Some patterns give it away.

  • The same five questions show up in tickets every week. That is not a support issue. That is five UX bugs you have not fixed.
  • Onboarding calls are "mandatory." If a user cannot start without a human, the first screen is wrong.
  • A Customer Success Manager is standard. Sometimes necessary. Often a polite admission that users cannot succeed on their own.
  • Docs are longer than the product is deep. If the documentation is doing the heavy lifting, the interface is not.
  • Support satisfaction is high but support volume is rising. You are getting better at handling confusion instead of removing it.

The tell is simple: are tickets going down over time, or up?

If support is growing faster than the product is improving, the support team is covering for the product. That is expensive, and it never stops being expensive.

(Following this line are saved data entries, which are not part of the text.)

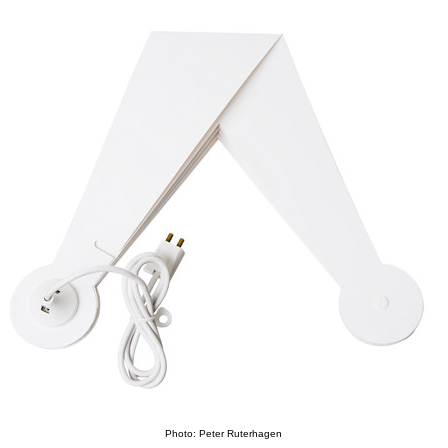
Photo: Peter Ruterhagen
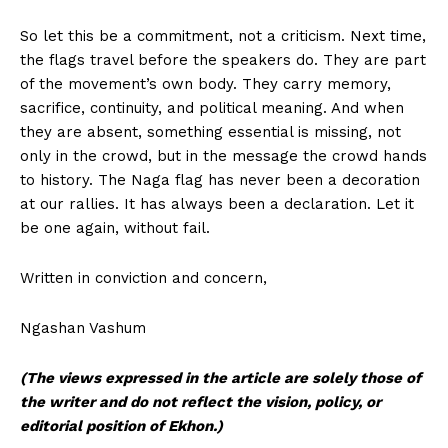
So let this be a commitment, not a criticism. Next time,
the flags travel before the speakers do. They are part
of the movement’s own body. They carry memory,
sacrifice, continuity, and political meaning. And when
they are absent, something essential is missing, not
only in the crowd, but in the message the crowd hands
to history. The Naga flag has never been a decoration
at our rallies. It has always been a declaration. Let it
be one again, without fail.
Written in conviction and concern,
Ngashan Vashum
(The views expressed in the article are solely those of
the writer and do not reflect the vision, policy, or
editorial position of Ekhon.)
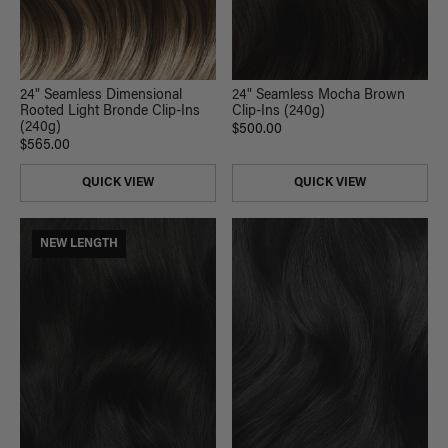
24" Seamless Mocha Brown
24" Seamless Dimensional
Clip-Ins (240g)
Rooted Light Bronde Clip-Ins
(240g)
$500.00
$565.00
QUICK VIEW
QUICK VIEW
NEW LENGTH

How to Drive Toward Zero Support

Five moves that actually work.

Read tickets like a product manager, not a support lead. Tag every ticket with the UX failure behind it. Fix the top five each month. Watch the same tickets stop appearing.

Make "tickets per active user" a product metric. Not CSAT. Not NPS. Ticket volume per thousand active users, trending down over time. That is the only number that tells you the product is getting easier.

Treat docs as a fallback, not a feature. If your docs are carrying the product, rewrite the product. A help center is a graveyard of UX decisions you did not want to make.

Ship before the tutorial. If new users need a video to start, the first screen is wrong. Make the right action obvious. The video is a crutch. The crutch becomes permanent.

Watch three users a month complete the main task with zero help. Steve Krug's rule, repeated in Stop Making Your Users Think. You do not need a lab. You need three people and one morning. Every session will reveal tickets you would have gotten later.

When Support Still Matters

Zero support is a direction, not a literal goal.

Some support is legitimate. Regulated industries where a human must confirm the decision. High-stakes enterprise where the relationship is the product. Edge cases that genuinely cannot be automated. Recovery paths after something unusual goes wrong.

The test is not whether support exists. The test is what the support is for.

Support that helps users recover from rare events is a feature. Support that explains basic flows is a bug. One serves the customer. The other covers for the product.

If you cannot tell which kind you have, look at your ticket tags. If most of them map to the core user journey, you are paying humans to explain your product. That is the expensive kind.

Conclusion

Every support rep you hire to explain a screen is a permanent cost you are paying for a one-time design decision you never made.

Flip it. Treat every ticket as a brief against the product. Treat your support queue as your most honest backlog. Treat "how do I do X?" as the most important question in your company, and answer it in the interface, not on a help desk.

The best support team is the one you did not need to grow.

Aim for zero support. You will never get there. That is the point.